“Authenticity in food is hard to find,” writes chef Fergus Henderson in the introduction to Martin Parr’s Real Food, a new book published this month by Phaidon, which collects the British photographer’s images of things to eat around the world, made throughout his career. While plenty of food photography celebrates the ascendent strain of farm-to-table, organic food which claims authenticity from a connection to the earth and the animals who graze on it (some of which is served by Henderson’s London restaurant St. John), that is not Parr’s subject. Instead, he delivers the cheap thrills in the form of sugar skulls and packaged pudding, corn dogs and buttered slices of plain white bread, all shot with Parr’s distinctive eye for bright color and lurid pattern.
“In a day and age when chefs announce that everything they cook is seasonal and local, Martin publishes a book celebrating the opposite,” writes Henderson. “There is a strong spirit of place here—not the one I look for, that of seasonality and local growing, but a different one,” made up of the regional specialties found at county fairs and bake sales, and sold from stalls at the beach or the night market. Parr’s food might be highly processed, but it not global or anonymous—even Spam takes on local flavor, framed by cherry blossoms in Tokyo.

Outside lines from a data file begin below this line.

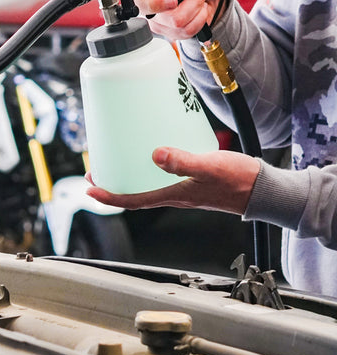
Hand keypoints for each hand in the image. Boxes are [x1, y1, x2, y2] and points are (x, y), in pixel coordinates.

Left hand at [86, 147, 259, 215]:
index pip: (134, 201)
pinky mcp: (194, 182)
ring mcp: (185, 190)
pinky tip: (155, 154)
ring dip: (130, 177)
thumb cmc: (240, 180)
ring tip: (117, 163)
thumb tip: (154, 155)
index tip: (90, 190)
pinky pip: (165, 178)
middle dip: (113, 186)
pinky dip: (152, 169)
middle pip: (136, 195)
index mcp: (175, 195)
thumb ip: (183, 161)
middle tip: (95, 173)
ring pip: (148, 186)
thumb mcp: (209, 166)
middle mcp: (176, 196)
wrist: (264, 190)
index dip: (109, 197)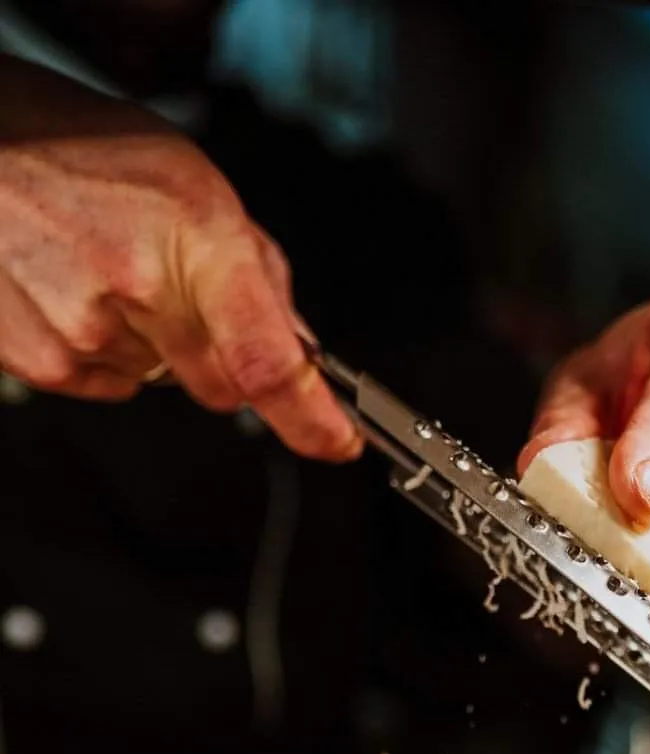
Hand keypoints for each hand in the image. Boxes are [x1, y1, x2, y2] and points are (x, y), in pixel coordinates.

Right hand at [0, 58, 358, 460]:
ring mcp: (86, 332)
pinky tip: (75, 290)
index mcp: (195, 236)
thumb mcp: (192, 182)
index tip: (337, 440)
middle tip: (179, 290)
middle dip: (220, 355)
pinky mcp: (45, 363)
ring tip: (109, 269)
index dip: (311, 417)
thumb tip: (298, 343)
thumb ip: (256, 269)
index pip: (269, 360)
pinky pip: (110, 384)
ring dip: (153, 343)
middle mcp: (141, 288)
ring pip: (163, 383)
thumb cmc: (78, 149)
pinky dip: (104, 350)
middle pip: (223, 385)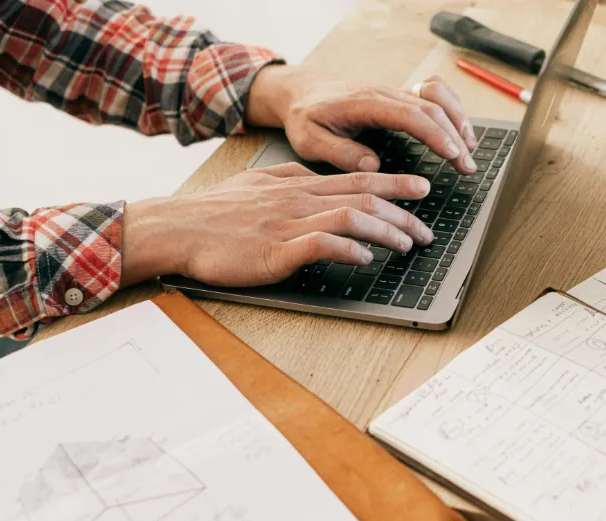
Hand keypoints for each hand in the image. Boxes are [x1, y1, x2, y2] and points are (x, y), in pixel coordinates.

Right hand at [121, 163, 433, 286]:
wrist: (178, 228)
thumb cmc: (215, 211)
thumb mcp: (257, 181)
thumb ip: (289, 178)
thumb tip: (313, 176)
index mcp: (298, 185)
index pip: (357, 179)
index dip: (395, 184)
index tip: (423, 189)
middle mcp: (299, 199)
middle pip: (363, 198)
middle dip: (402, 213)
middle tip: (427, 229)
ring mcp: (288, 223)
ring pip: (350, 219)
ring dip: (385, 231)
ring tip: (407, 245)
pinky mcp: (275, 250)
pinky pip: (320, 245)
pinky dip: (348, 250)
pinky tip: (364, 258)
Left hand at [246, 65, 479, 174]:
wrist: (300, 92)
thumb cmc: (305, 117)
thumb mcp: (309, 140)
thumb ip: (340, 152)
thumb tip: (372, 166)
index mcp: (365, 102)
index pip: (410, 115)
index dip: (435, 134)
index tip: (453, 154)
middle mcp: (384, 93)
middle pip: (431, 107)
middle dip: (455, 136)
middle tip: (468, 166)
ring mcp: (393, 92)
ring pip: (437, 99)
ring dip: (459, 121)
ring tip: (471, 150)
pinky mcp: (398, 97)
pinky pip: (433, 95)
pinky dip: (451, 110)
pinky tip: (460, 131)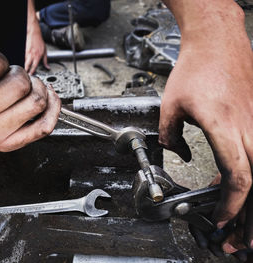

Rather than season, color drives many of the images, especially a certain shade of unnatural pink that equally describes ice cream and jello cake, meat patties and frosting. Parr celebrates a democratic kind of authenticity in food, one that is honest about how far removed it is from nature. “Perhaps Martin is bringing to our notice the fact that there is a culinary history running parallel,” to the one in the media mainstream, writes Henderson, driven by deliciousness, however you define it.